9. “Confidential Information means any data or information that is valuable to the Company and not generally known to competitors of the Company or other outsiders, regardless of whether the confidential information is in printed, written or electronic form, retained in your memory or has been compiled or created by you, including but not limited to technical, financial, personnel, staffing, payroll, computer systems, marketing, advertising, merchandising, product, vendor, customer or store planning data, trade secrets, or other information similar to the foregoing.

 

10. “Discharge for Cause means the involuntary termination of your employment with the Company and its subsidiaries or a successor entity because of an event involving moral turpitude or dishonesty, a gross failure or negligence on your part in performing your expected duties, a violation of the Company’s substance abuse or compliance policies, or willful misconduct or action by you that is damaging or detrimental to the Company.
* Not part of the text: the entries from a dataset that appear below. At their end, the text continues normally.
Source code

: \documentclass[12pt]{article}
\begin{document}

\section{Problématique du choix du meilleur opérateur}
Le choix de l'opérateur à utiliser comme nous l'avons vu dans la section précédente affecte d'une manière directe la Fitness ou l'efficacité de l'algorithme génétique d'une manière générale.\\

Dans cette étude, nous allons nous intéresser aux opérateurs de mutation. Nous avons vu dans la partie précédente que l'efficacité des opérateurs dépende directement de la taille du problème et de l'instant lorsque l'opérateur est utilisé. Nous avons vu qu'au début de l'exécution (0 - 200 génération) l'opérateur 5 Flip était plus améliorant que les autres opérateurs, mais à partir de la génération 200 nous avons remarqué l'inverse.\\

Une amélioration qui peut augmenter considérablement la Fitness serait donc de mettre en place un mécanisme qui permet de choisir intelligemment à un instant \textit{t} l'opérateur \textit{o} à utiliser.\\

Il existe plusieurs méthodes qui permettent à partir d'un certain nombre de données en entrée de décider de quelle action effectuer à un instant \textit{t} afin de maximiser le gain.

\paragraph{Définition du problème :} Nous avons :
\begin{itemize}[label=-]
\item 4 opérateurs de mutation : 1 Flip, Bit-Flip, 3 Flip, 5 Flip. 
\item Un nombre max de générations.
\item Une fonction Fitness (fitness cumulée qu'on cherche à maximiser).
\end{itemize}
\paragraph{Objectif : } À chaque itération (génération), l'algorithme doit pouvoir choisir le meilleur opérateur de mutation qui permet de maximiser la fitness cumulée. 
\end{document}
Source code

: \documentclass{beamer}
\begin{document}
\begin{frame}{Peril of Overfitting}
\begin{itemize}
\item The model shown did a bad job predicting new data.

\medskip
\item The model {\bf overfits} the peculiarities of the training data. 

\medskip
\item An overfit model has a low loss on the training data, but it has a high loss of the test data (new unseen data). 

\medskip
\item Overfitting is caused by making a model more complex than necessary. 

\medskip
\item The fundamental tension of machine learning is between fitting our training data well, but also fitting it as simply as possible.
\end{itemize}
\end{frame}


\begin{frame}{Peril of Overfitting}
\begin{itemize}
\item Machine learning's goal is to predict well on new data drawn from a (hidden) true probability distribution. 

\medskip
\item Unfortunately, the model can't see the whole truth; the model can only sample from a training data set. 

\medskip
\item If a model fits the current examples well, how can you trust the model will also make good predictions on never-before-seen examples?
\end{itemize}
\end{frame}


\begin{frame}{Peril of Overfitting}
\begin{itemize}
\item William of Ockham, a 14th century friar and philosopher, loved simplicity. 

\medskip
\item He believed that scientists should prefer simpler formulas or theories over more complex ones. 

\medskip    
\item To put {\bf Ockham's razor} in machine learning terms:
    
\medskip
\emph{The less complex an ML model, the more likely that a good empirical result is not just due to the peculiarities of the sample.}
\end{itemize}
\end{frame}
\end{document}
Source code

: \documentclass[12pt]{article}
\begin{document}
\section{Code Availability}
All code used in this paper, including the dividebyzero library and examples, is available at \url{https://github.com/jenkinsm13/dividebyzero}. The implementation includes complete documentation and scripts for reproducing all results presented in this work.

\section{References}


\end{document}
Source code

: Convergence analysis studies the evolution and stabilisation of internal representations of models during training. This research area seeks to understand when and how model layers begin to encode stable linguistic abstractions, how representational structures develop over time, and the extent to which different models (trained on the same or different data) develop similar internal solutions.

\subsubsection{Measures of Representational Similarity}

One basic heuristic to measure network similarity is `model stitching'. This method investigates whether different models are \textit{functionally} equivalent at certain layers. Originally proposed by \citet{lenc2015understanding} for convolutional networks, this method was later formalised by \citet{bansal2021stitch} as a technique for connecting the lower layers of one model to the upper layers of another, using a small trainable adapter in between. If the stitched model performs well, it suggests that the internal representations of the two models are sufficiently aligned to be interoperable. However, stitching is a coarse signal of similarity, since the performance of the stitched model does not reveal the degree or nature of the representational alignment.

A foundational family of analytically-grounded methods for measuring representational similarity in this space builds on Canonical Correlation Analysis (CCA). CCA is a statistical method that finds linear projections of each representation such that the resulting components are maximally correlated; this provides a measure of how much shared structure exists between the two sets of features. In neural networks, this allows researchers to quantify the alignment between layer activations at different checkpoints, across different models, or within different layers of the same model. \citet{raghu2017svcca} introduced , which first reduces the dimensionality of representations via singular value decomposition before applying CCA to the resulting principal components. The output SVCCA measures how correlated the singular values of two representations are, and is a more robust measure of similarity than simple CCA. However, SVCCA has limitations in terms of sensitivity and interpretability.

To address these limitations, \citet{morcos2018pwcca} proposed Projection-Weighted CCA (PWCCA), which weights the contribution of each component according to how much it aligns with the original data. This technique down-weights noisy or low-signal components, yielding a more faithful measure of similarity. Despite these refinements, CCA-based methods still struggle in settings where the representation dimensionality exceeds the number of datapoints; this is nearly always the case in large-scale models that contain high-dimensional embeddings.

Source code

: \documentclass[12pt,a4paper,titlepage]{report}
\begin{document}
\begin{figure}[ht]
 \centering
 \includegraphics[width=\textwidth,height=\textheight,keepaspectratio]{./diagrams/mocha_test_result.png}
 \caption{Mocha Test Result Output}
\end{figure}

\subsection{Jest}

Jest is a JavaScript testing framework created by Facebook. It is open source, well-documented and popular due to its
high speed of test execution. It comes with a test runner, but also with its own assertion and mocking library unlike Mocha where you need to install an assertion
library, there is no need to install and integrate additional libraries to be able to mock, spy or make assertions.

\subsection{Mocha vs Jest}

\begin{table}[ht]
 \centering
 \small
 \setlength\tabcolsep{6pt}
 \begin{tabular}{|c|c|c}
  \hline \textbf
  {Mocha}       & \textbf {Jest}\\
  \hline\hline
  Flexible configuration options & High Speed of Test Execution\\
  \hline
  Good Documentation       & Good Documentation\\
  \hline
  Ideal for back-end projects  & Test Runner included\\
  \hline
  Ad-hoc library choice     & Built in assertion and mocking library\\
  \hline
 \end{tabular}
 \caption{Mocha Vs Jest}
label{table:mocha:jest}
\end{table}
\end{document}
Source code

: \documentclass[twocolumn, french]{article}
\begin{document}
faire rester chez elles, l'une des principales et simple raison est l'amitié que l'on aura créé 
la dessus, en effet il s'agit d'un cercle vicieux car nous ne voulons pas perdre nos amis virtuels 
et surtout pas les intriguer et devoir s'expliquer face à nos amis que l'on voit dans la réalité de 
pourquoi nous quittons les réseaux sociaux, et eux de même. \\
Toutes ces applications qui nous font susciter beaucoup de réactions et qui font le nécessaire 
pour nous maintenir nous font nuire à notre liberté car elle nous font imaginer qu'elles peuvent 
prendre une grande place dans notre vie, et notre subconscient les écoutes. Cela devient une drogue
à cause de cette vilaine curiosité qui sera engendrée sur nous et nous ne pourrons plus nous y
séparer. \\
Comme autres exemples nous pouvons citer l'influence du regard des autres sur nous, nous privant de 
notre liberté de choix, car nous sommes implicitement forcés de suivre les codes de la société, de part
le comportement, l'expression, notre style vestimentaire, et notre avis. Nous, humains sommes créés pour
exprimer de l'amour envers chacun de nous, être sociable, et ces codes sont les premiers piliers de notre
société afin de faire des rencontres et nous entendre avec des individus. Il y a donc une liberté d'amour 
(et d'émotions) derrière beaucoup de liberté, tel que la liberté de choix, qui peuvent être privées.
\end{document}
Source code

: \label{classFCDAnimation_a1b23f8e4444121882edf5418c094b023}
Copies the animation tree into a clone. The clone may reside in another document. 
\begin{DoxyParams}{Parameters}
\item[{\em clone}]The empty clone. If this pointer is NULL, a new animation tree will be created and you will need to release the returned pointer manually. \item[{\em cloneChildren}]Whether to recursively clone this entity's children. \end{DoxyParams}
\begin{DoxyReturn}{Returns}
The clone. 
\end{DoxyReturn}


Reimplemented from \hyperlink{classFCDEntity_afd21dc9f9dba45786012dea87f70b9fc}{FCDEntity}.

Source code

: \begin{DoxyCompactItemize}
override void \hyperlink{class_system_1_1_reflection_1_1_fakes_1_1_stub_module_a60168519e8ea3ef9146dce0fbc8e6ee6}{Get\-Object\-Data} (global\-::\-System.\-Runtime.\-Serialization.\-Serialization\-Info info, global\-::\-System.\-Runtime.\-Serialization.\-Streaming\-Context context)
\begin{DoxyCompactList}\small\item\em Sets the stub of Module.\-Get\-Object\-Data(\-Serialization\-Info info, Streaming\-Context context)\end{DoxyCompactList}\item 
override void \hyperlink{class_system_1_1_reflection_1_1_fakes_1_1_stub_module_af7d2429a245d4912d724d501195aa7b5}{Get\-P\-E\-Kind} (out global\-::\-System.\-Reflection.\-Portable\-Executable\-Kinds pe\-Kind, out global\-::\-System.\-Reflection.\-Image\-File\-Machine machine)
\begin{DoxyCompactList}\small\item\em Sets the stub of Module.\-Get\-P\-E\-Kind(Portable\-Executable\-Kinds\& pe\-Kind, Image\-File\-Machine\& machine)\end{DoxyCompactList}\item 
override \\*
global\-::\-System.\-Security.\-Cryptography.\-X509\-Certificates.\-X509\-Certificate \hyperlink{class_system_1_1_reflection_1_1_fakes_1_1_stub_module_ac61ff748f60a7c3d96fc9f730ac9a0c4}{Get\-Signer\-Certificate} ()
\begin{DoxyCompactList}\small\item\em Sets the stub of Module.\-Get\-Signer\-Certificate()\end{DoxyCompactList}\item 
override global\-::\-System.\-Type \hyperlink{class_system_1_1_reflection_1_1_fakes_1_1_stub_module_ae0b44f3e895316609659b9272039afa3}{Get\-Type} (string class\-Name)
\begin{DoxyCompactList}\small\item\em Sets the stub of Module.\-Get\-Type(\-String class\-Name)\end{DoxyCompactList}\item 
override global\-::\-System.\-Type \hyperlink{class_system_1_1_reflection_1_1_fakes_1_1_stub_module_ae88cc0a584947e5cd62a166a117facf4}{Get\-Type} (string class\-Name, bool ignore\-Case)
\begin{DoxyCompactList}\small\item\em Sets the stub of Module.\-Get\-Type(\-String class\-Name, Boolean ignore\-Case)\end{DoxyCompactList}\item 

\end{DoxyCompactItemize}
A determination by the Company that a termination is a Discharge for Cause will be conclusive and binding.

 

11. “Disability means that you have been found to be “Disabled” by the Company’s long-term disability carrier or third party administrator, or if you are not a participant in the Company’s long-term disability plan, under the criteria used by the Company’s long-term disability plan.

 

12. “Grant Date” means the date this Award is made to you, as set forth on the summary page the Award.

 

13. “Plan” means The Home Depot, Inc. 2005 Omnibus Stock Incentive Plan, as amended from time to time.

 

14. “Retirement means termination of employment with the Company and its subsidiaries on or after your attainment of age 60 and having at least five (5) years of continuous service with the Company and its subsidiaries.

 

15. “Retirement Eligibility” means attainment of age 60 and completion of at least five (5) years of continuous service with the Company and its subsidiaries.